- Written by: Michael Pratt Keith Malone John McCormack Daniel Lipkowitz Ole Holm Christensen Peder Pedersen
- Directed by: Peder Pedersen
- Theme music composer: Anthony Lledo John Williams
- Country of origin: Denmark
- Original language: English

Production
- Producers: Ole Holm Christensen Torsten Jacobsen
- Editor: Thomas J. Mikkelsen
- Running time: 5 minutes
- Production companies: M2Film Lego Lucasfilm

Original release
- Network: Cartoon Network
- Release: August 27, 2009

= Lego Star Wars: The Quest for R2-D2 =

2009 film by Peder Pedersen

Lego Star Wars: The Quest for R2-D2 is a 2009 comedy short film directed by Peder Pedersen and produced by M2Film for Lego and Cartoon Network in collaboration with Lucasfilm. It is based on The Lego Group's Lego Star Wars construction toy line, which is based on George Lucas’ movie franchise of the same name.

It was made as a follow-up to Lego Indiana Jones and the Raiders of the Lost Brick (2008) and premiered on Cartoon Network on August 27, 2009, "in celebration of 10 years of LEGO Star Wars". The story follows the characters from the 2008 series, Star Wars: The Clone Wars. Similar to Lego Indiana Jones and the Raiders of the Lost Brick the film also includes several inside-jokes that pay homage to the Star Wars series, the Indiana Jones films and George Lucas's THX 1138.

==Plot==
R2-D2 is blasted out of Anakin Skywalker's Jedi Starfighter during their escape from a droid control ship. Anakin returns to the Jedi Temple on Coruscant, where Obi-Wan Kenobi, Master Yoda, and other Jedi masters task him with recovering R2 and R2's blueprints, as Separatist leaders are desperate to recover the droid.
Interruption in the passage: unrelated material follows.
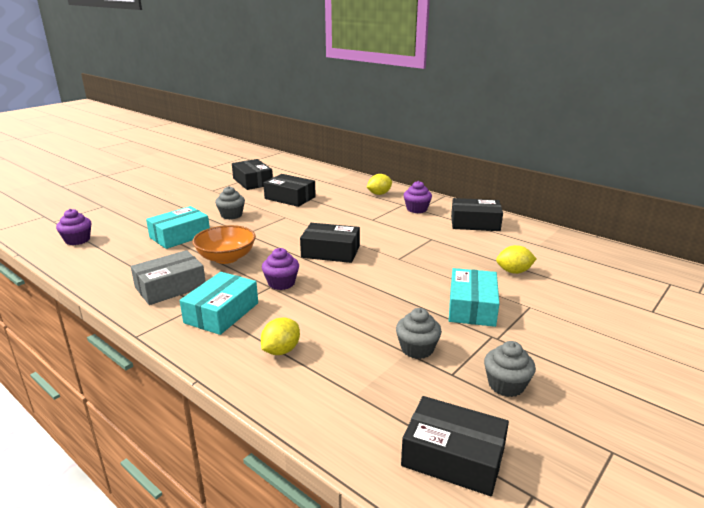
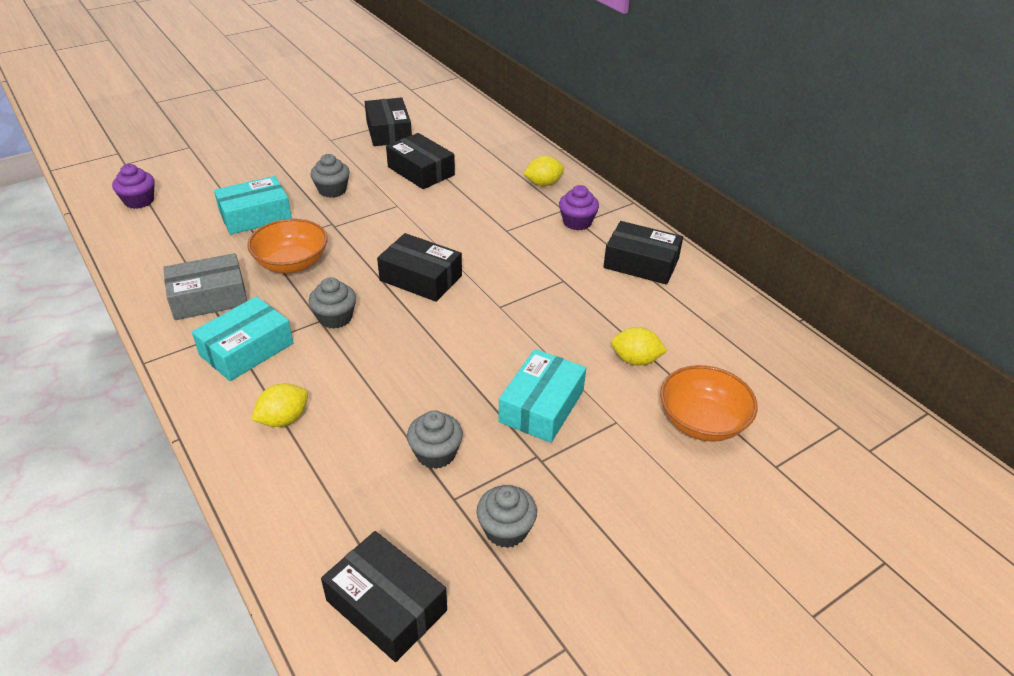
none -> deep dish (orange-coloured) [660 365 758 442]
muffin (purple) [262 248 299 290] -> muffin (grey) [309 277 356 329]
Meanwhile, R2-D2 relaxes on Tatooine.

Anakin and his Padawan Ahsoka Tano defeat an Exogorth while searching for R2 in an asteroid field. On Tatooine, a group of Jawas kidnap R2. The Jawas hold an auction where R2 is purchased by General Grievous, who takes him back to a Trade Federation battlecruiser. However, R2 manages to escape and hide. Captain Rex and Commander Cody, sent by Chancellor Palpatine to Hoth to aid in the search, narrowly avoid detection by an army of droids.

Aboard the Twilight, Anakin and Ahsoka receive R2's signal. In hiding, R2 meets another droid named R2-KT, whom he is attracted to. The Galactic Republic launches an assault on the battlecruiser, and Anakin and Ahsoka board the ship. Anakin, Ahsoka, Captain Rex, and Commander Cody confront General Grievous, Count Dooku, and Asajj Ventress, who are holding R2 hostage. Obi-Wan and Yoda appear, and Yoda uses the Force to defeat the trio.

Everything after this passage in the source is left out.